The Labour Party has called on gardaí to initiate a criminal investigation into the role played by Cardinal Sean Brady in a 1975 canonical inquiry into sexual abuse of children by the paedophile priest Fr Brendan Smyth.
The party’s spokeswoman on Social Affairs Roisin Shortall said today that Dr Brady, then a priest in the diocese of Kilmore, had not passed onto the civil authorities the evidence of serious criminal offences perpetrated by Fr Smyth on two children that presented to the inquiry.
She said the second matter relating to Cardinal Brady’s role that should be referred to the Garda Siochana was the requirement on the two children, a boy aged 10 and a girl aged 14, to take an oath of secrecy.
“Under the Offences against the State Act 1939, it’s an offence to given an oath for the purposes of covering up a crime.
“The Labour Party is calling for a Garda investigation into the role of Sean Brady in this entire affair,” said Ms Shortall.
She said that many people would also be “appalled at yet another senior cleric trying to defend the indefensible on the airwaves.
“It’s bad enough that a priest abused a number of children.
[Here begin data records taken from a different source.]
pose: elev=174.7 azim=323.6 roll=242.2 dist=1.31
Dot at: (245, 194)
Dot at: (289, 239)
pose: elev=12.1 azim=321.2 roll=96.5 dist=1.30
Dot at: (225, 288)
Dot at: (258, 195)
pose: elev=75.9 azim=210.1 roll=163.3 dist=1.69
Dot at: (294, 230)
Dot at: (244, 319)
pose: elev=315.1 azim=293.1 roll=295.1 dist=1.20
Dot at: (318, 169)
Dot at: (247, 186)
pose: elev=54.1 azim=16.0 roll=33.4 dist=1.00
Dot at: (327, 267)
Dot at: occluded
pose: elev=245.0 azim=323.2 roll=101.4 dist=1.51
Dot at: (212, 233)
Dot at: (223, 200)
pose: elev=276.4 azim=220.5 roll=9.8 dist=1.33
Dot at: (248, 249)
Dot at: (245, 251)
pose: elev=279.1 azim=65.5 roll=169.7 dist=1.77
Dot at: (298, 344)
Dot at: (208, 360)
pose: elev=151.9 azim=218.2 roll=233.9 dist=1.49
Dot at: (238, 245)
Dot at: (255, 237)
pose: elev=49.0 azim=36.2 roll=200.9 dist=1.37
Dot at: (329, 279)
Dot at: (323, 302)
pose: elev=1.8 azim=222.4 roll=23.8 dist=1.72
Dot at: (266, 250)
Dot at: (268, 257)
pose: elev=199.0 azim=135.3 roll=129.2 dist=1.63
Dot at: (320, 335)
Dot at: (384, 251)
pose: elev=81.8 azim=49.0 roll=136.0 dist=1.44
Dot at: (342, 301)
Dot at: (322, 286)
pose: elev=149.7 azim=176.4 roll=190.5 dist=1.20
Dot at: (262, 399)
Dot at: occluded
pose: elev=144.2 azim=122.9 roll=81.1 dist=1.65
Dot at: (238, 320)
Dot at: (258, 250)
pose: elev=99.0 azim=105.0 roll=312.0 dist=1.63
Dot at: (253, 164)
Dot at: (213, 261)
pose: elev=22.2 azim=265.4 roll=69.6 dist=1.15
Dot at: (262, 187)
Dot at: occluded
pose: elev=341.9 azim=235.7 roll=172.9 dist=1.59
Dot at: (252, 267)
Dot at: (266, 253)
It’s really beyond belief that in a situation where children were required to take an oath of silence to hide it,” she said.
When asked should Dr Brady resign, Ms shortall said it was not the place of a TD to call for a resignation, saying that was a matter for church authorities.
She continued that she was concerned about what she called “serious ambivalence” about criminal activity surrounding young children.
“This again raises the issue of the appropriateness of the church authorities being involved so centrally in our education and health services,” she said.
The party also said there was an onus on the Minister for Justice Dermot Ahern to give a public update on the progress made by the Garda Siochana in its investigation of offences uncovered by the Murphy inquiry.
Ms Shortall said that Mr Ahern said he had handed a copy of the report to the gardai last July, yet nothing has been heard of the investigation since then.
She added that the Labour Party also supported the Murphy inquiry being extended to other dioceses.